Não é um tema que mobilize a opinião pública nos EUA, mas certamente é de interesse estratégica do governo americano e das grandes corporações, sobretudo se conseguirem aumentar a participação no petróleo brasileiro.
Serviços de distribuição de energia, por exemplo, são majoritariamente estatais mundo afora, e vários países têm barrado investimentos estrangeiros no setor. O Brasil vai na contramão do restante do mundo?
Sim. No início da década de 2000, o maior estado dos EUA, a Califórnia, passou por severa crise elétrica por causa da privatização do sistema e das fraudes da empresa ENRON. Em geral, o ramo precisa oferecer preços baixos para estimular outras atividades e tem investimentos de maturação de longuíssimo prazo. É por isso que normalmente é estatal.
De acordo com sindicatos da área, a privatização em parte do setor elétrico nos anos 1990 foi marcada pela terceirização e também por demissão em massa. Qual o impacto para o conhecimento acumulado sobre um setor, quando trabalhadores que conhecem a empresa são demitidos e substituídos por terceirizados?
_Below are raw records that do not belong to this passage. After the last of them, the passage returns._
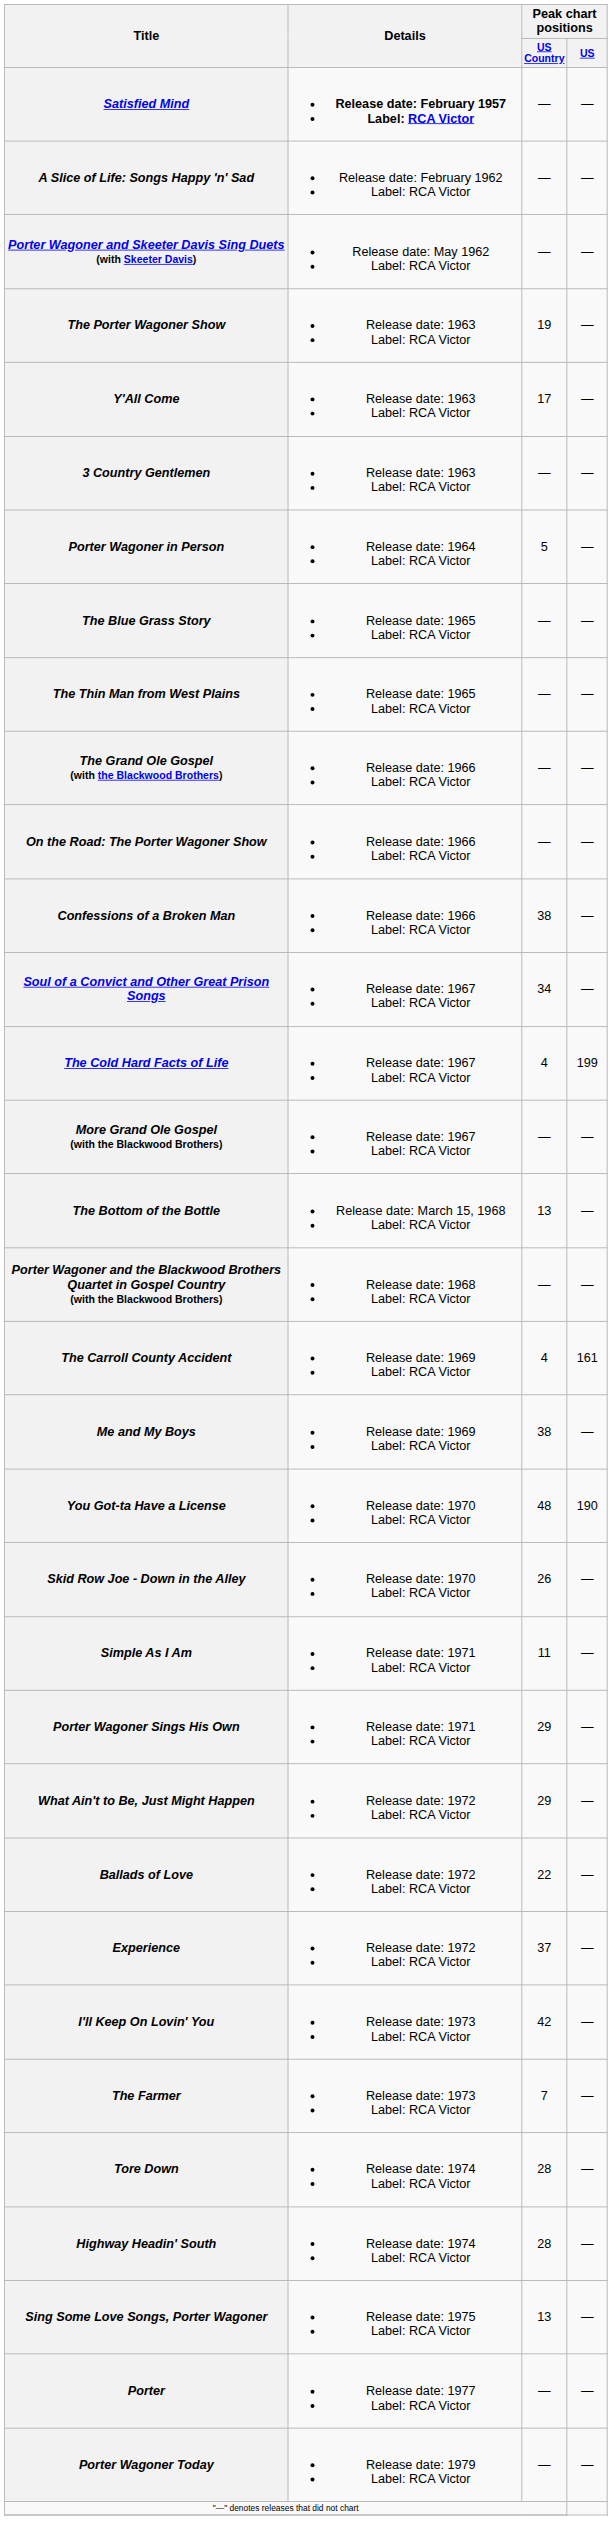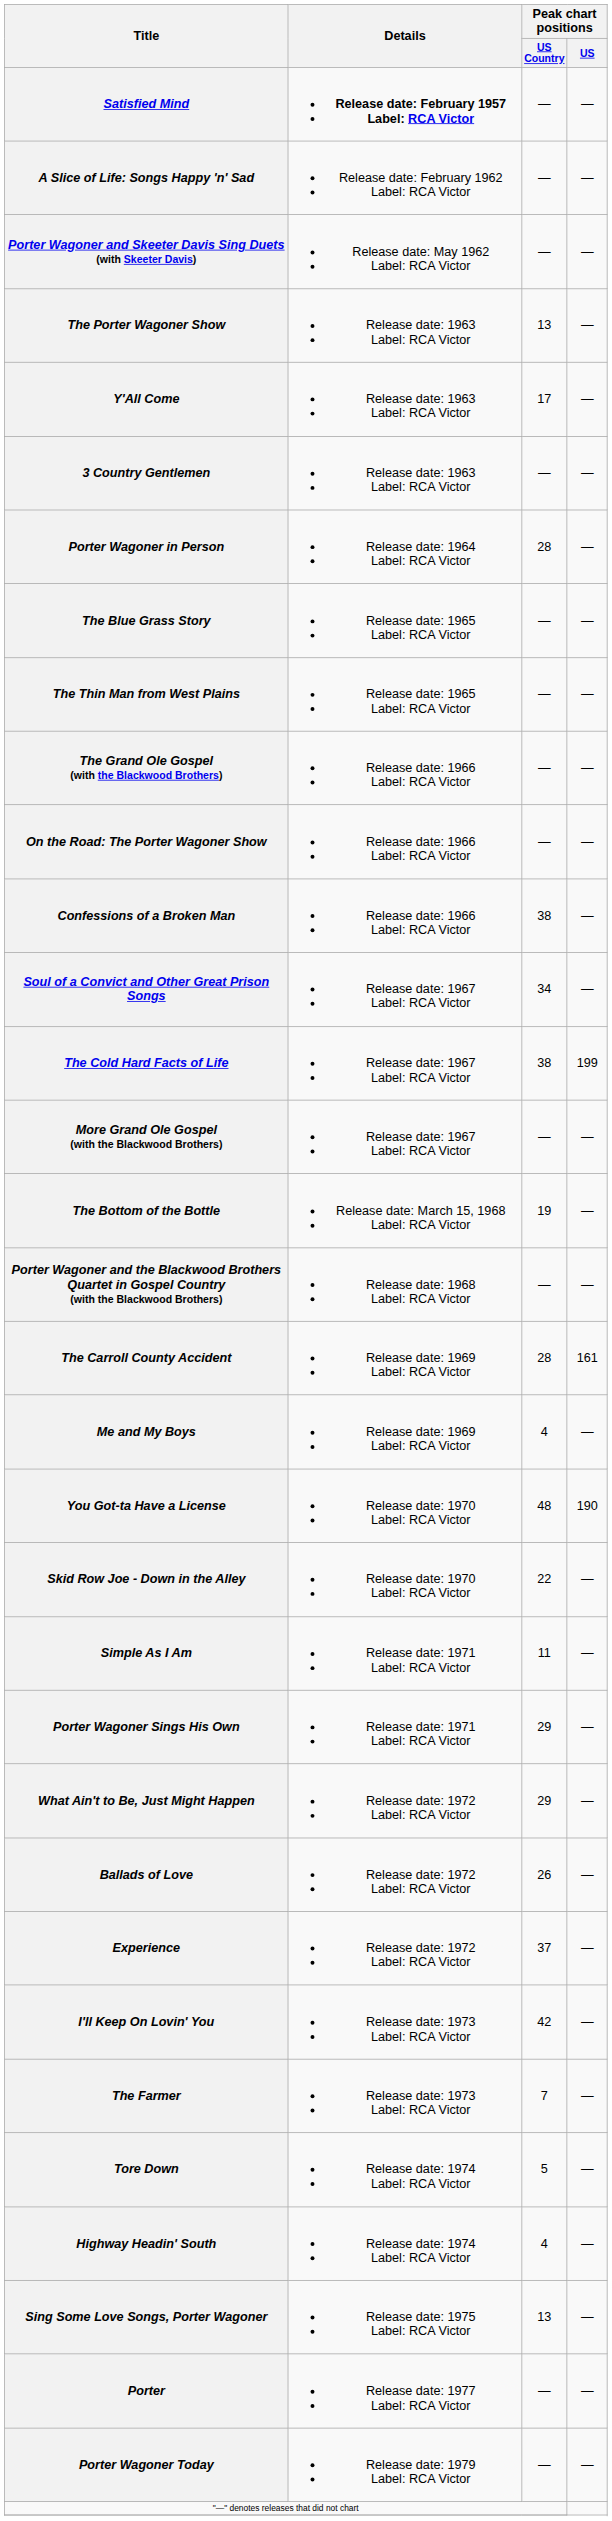The Porter Wagoner Show | Peak chart positions / US Country: 19 -> 13
Porter Wagoner in Person | Peak chart positions / US Country: 5 -> 28
The Cold Hard Facts of Life | Peak chart positions / US Country: 4 -> 38
The Bottom of the Bottle | Peak chart positions / US Country: 13 -> 19
The Carroll County Accident | Peak chart positions / US Country: 4 -> 28
Me and My Boys | Peak chart positions / US Country: 38 -> 4
Skid Row Joe - Down in the Alley | Peak chart positions / US Country: 26 -> 22
Ballads of Love | Peak chart positions / US Country: 22 -> 26
Tore Down | Peak chart positions / US Country: 28 -> 5
Highway Headin' South | Peak chart positions / US Country: 28 -> 4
Muito ruim para os serviços no longo prazo, mas bom para a rentabilidade dos acionistas a curto prazo. É por isso que a reforma trabalhista foi feita, aliás: para baixar custos trabalhistas na ótica da empresa, empobrecendo o trabalhador e sujeitando-o muito mais a acidentes e ao estresse em geral, com uma rede de segurança social pior e, em geral, não bancada pela empresa, que economiza também no pagamento de impostos ao contratar terceirizados.